## ACTIVITY
Skipping each picture, output the entries exactly as they stand below.

## DATASET RECORDS
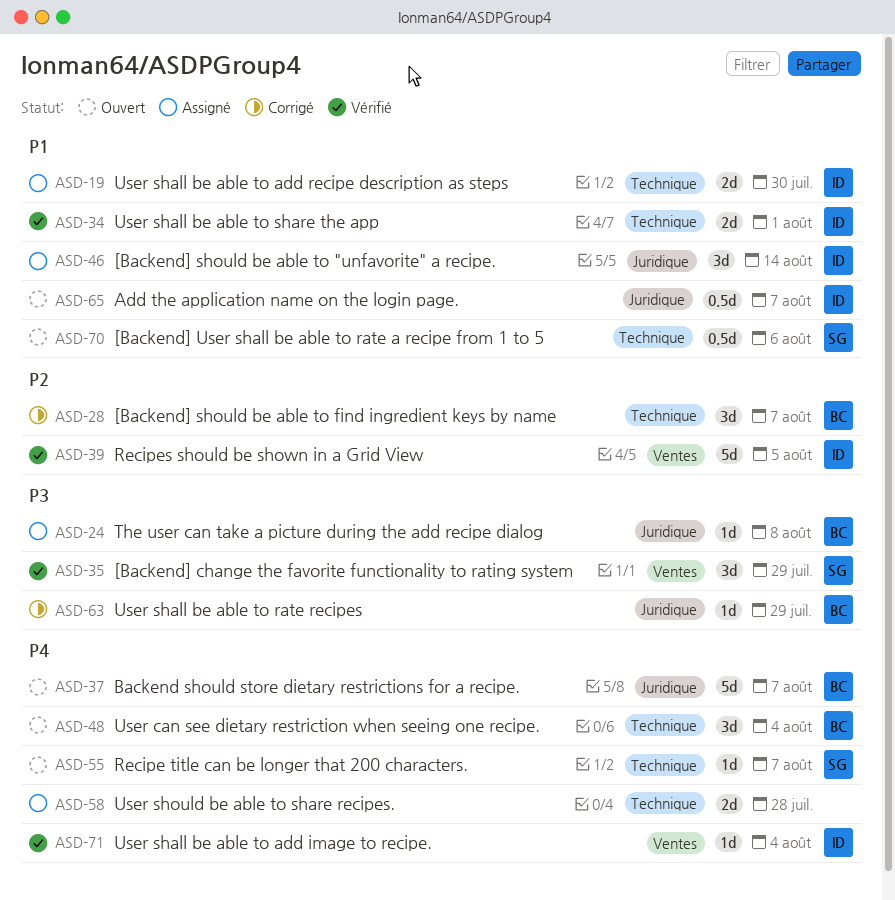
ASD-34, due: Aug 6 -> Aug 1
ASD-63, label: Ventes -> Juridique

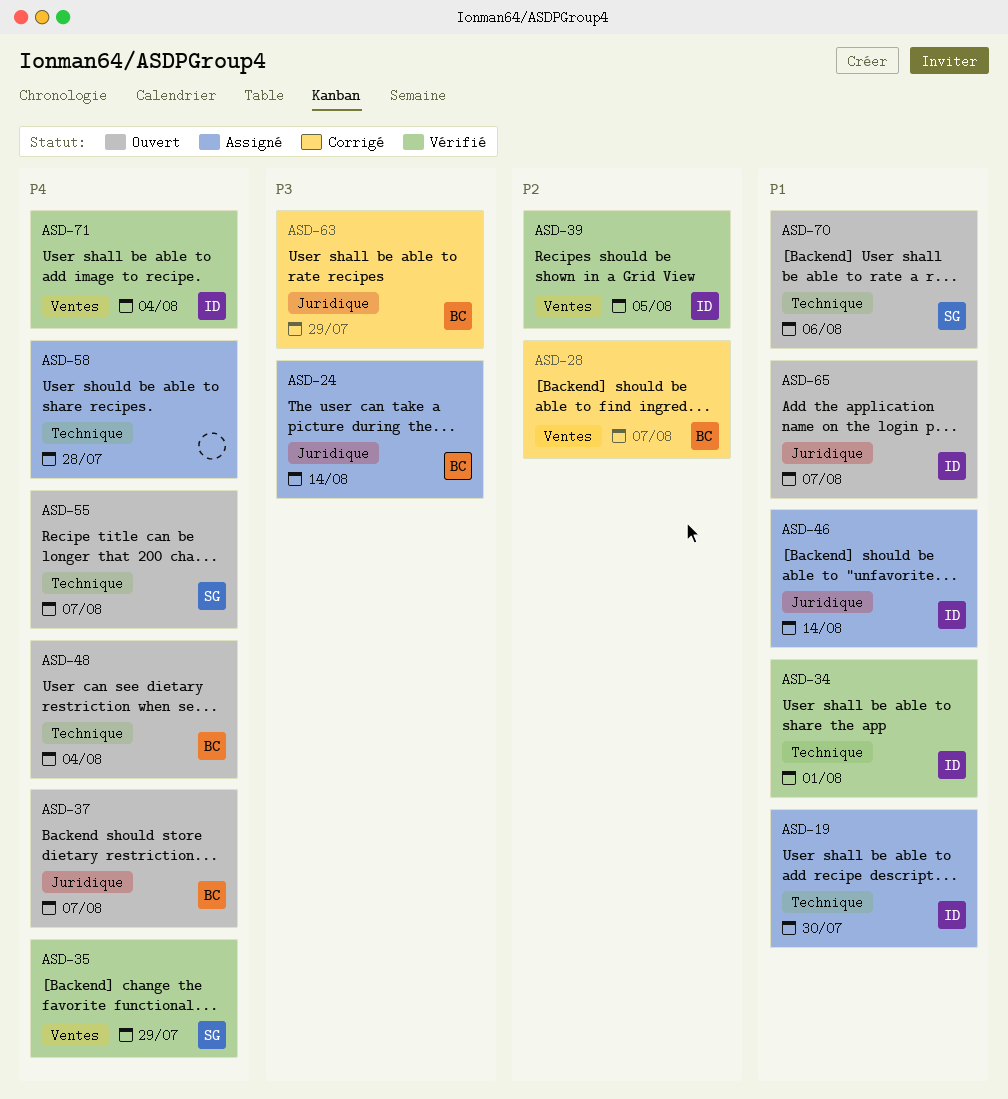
ASD-24, due: Aug 8 -> Aug 14
ASD-28, label: Technique -> Ventes
ASD-35, priority: P3 -> P4

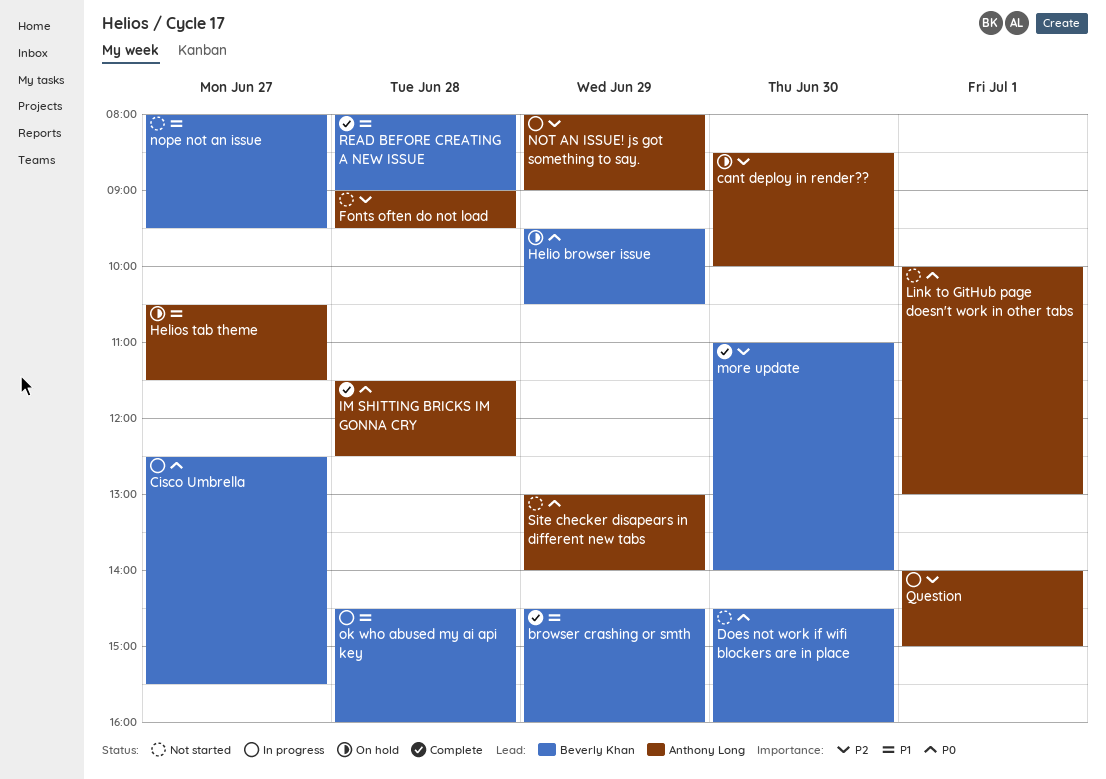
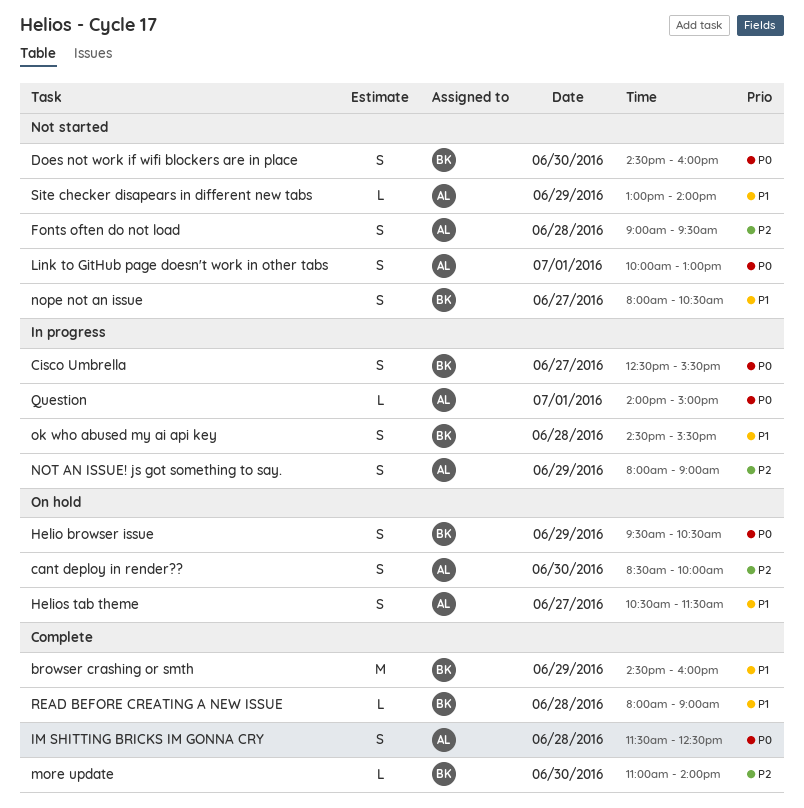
nope not an issue, ends: 09:30 -> 10:30
ok who abused my ai api key, ends: 16:00 -> 15:30
Question, priority: P2 -> P0
Site checker disapears in different new tabs, priority: P0 -> P1

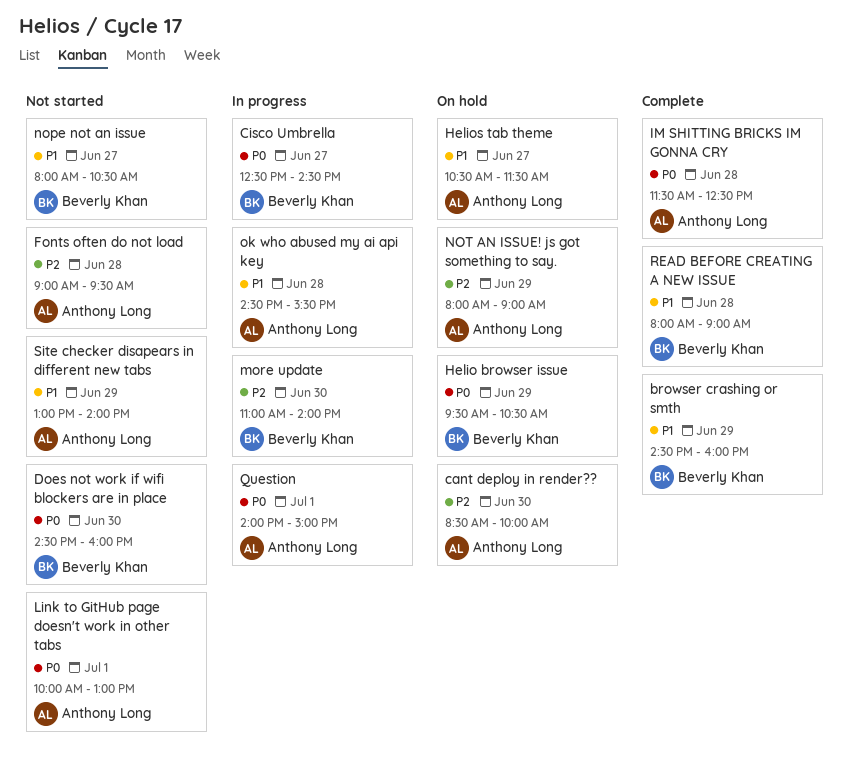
Cisco Umbrella, ends: 15:30 -> 14:30
more update, status: Complete -> In progress
NOT AN ISSUE! js got something to say., status: In progress -> On hold
ok who abused my ai api key, owner: Beverly Khan -> Anthony Long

## ANSWER AREA
ASD-34, due: Aug 6 -> Aug 1
ASD-63, label: Ventes -> Juridique

ASD-24, due: Aug 8 -> Aug 14
ASD-28, label: Technique -> Ventes
ASD-35, priority: P3 -> P4

nope not an issue, ends: 09:30 -> 10:30
ok who abused my ai api key, ends: 16:00 -> 15:30
Question, priority: P2 -> P0
Site checker disapears in different new tabs, priority: P0 -> P1

Cisco Umbrella, ends: 15:30 -> 14:30
more update, status: Complete -> In progress
NOT AN ISSUE! js got something to say., status: In progress -> On hold
ok who abused my ai api key, owner: Beverly Khan -> Anthony Long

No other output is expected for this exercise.